## DATA FOR THIS TASK
★ ★ ★
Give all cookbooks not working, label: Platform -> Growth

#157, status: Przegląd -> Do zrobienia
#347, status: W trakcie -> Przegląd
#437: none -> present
★ ★ ★
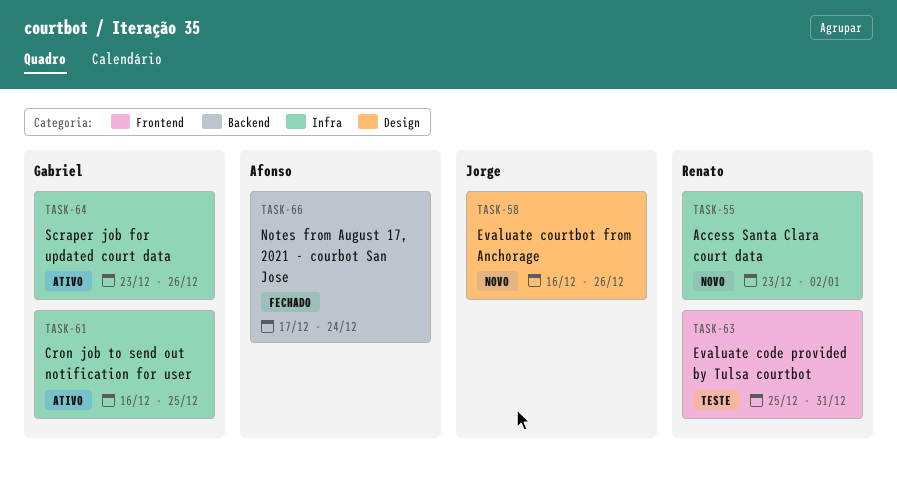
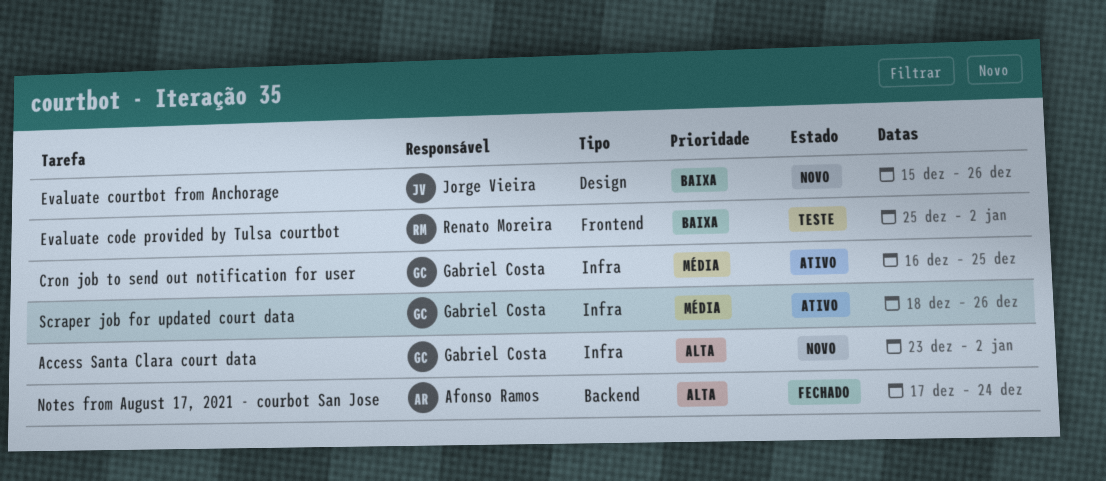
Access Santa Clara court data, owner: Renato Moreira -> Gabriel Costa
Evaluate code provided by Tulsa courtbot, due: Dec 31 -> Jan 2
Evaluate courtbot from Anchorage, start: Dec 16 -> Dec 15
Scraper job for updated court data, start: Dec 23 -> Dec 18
★ ★ ★
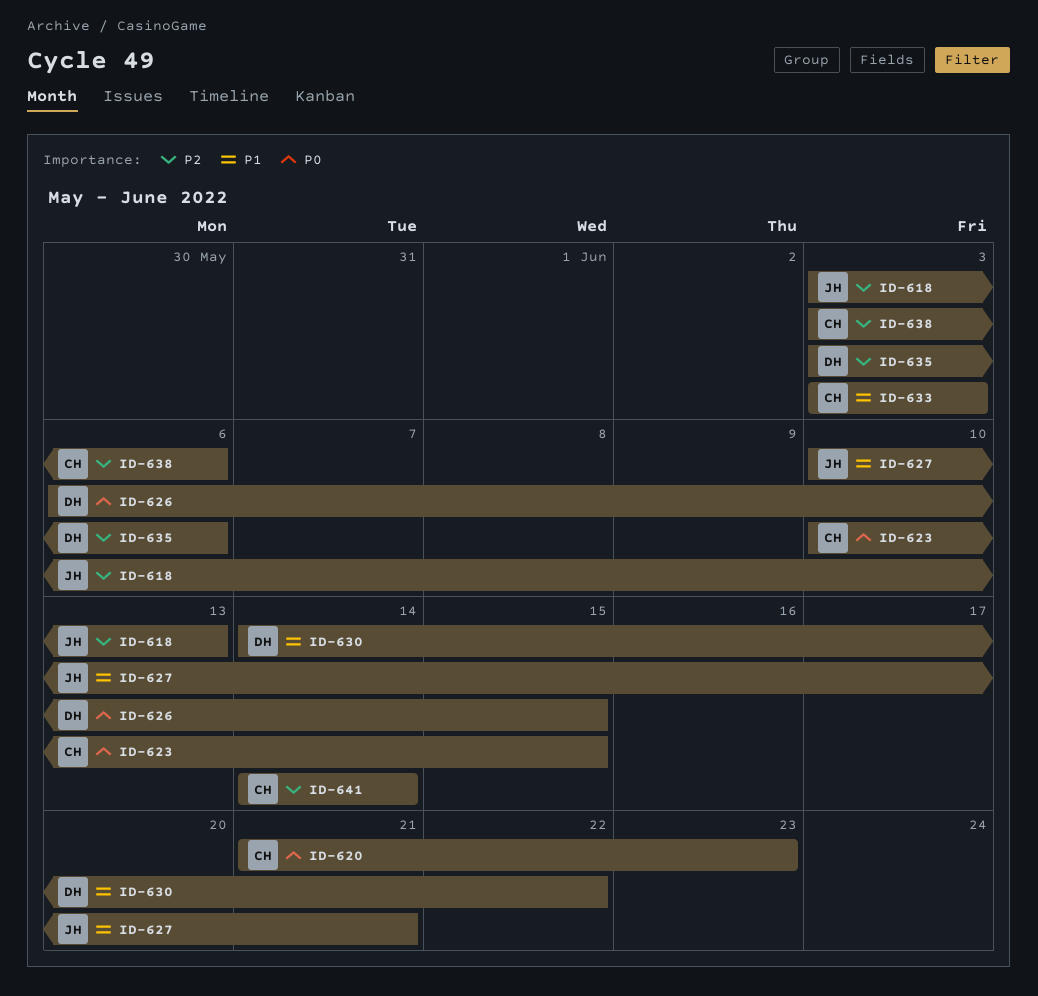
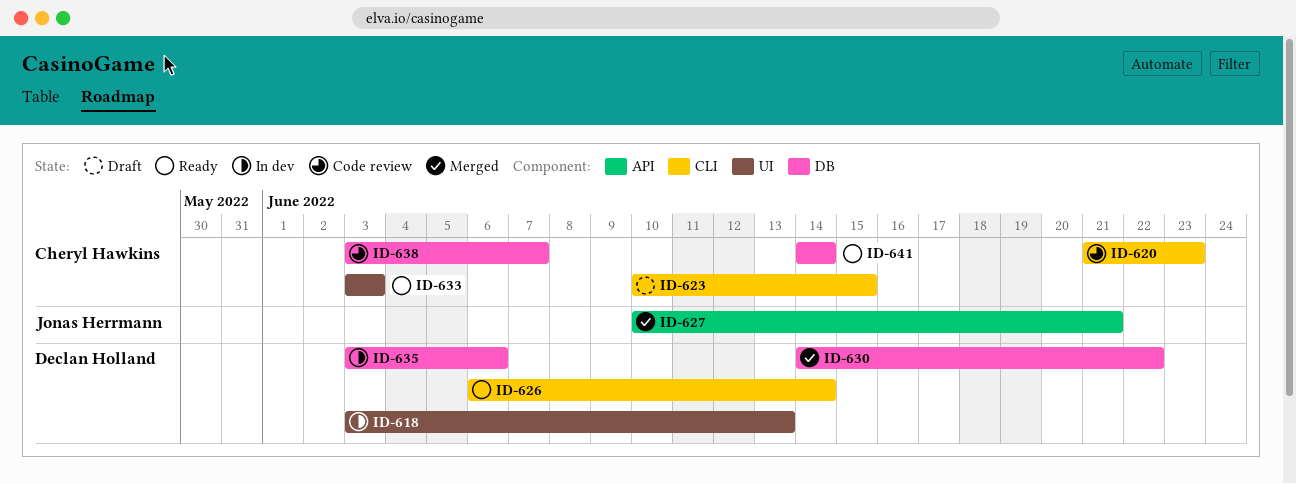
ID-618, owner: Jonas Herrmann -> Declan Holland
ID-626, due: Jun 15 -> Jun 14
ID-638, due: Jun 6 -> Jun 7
★ ★ ★
## AIM OF THE EXERCISE
Using the records above, restate word for word the lines from the one with "ID-618, owner: Jonas" through the one with "ID-638, due: Jun 6 -> Jun 7", both included.

## TASK OUTPUT
ID-618, owner: Jonas Herrmann -> Declan Holland
ID-626, due: Jun 15 -> Jun 14
ID-638, due: Jun 6 -> Jun 7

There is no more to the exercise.